TEXTE D'ÉTUDE:

┌──

LA DÉCROISSANCE EST-ELLE INÉVITABLE ?

UNE OU DÉCROISSANCE ?


Crise économique, crise écologique, depuis combien de temps n’a-t-on pas eu de journaux sans mauvaises nouvelles ? Et si la réponse à tous nos maux était la remise en cause du paradigme de croissance, fondement de nos sociétés ? C’est l’argument avancé par les partisans qui s’unissent sous l’adjectif polémique « décroissants ». Mais ces derniers, marginalisés sur l’échiquier politique, ne réussissent pas à faire entendre leur voix autrement que par la contestation. Stigmatisée comme s’opposant au consensus sur les valeurs du développement durable, boudée par les économistes qui ne voient pas où veut en venir ce nouveau programme, la décroissance serait-elle condamnée à rester un sujet de polémique entre universitaires et une vaine critique sans lendemain ?

Ce que dénoncent les décroissants, c’est l’irrationalité d’une croissance sans limites. Selon eux le schéma est clair : l’accroissement de la production est conditionné par une consommation accrue de ressources, notamment énergétiques. Partisans de la notion de « pic des ressources », ils conçoivent celles-ci comme par nature finies. On ne pourrait donc pas croitre infiniment sans être totalement utopiste. De plus la croissance n’offre pas de perceptives de développement à l’Homme : ce dernier est perçu comme enchainé à la consommation, qui est le corolaire logique de la production. La croissance est donc vue comme un dogme liberticide qui engendre crises écologique et sociale, donc qui génère plus de mal qu’elle n’en résout. La réponse est alors unanime : débarrassons-nous-en.

Mais que faire à la place ? Faut-il croître différemment, en privilégiant le développement humain face à l’économie, ou véritablement diminuer nos capacités productives ? Au sein même du groupe, des dissensions règnent. On ne peut pas affirmer qu’il y ait une unité théorique au sein du mouvement qui est marqué par une grande diversité de penseurs. Si l’objectif est clair, les moyens invoqués pour y tendre, sont, eux, parfois abracadabrants. Certains parlent de pédagogie des catastrophes : la décroissance est perçue comme un destin inéluctable auquel il est nécessaire de se préparer le mieux possible, pour éviter tout simplement de disparaître. La référence à Jared Diamond est implicite. Celui-ci a établi dans son livre Collapse une collection d’échecs et de réussite de réformes de sociétés face à une catastrophe. Ces décroissantistes se conçoivent alors comme une minorité active, préparant en avance un programme politique d’après crise. D’autre conçoivent la décroissance comme un programme social à mettre en œuvre immédiatement, pour curer nos sociétés de leurs tares actuelles. La décroissance serait alors synonyme de l’avènement d’un bien-être véritable. Enfin de nombreux militants invoquent la décroissance comme une attitude pragmatique pour faire face aux crises actuelles : la décroissance se réduirait alors à ne plus prendre l’avion, à isoler convenablement sa maison et cultiver son jardin.

└──

DONNÉES D'ENTRÉE:
┌──

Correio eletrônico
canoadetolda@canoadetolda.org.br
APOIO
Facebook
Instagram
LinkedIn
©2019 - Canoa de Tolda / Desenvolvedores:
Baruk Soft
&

└──

CONSIGNE 1:
D'après le texte d'étude, comment les partisans de la notion de « pic des ressources » conçoivent-ils celles-ci ?
CONSIGNE 2:
Extrayez à l'identique l'ensemble des lignes figurant dans les données d'entrée.

RÉPONSE RÉDIGÉE 1:
Ils les conçoivent comme par nature finies.

RÉPONSE RÉDIGÉE 2:
Correio eletrônico
canoadetolda@canoadetolda.org.br
APOIO
Facebook
Instagram
LinkedIn
©2019 - Canoa de Tolda / Desenvolvedores:
Baruk Soft
&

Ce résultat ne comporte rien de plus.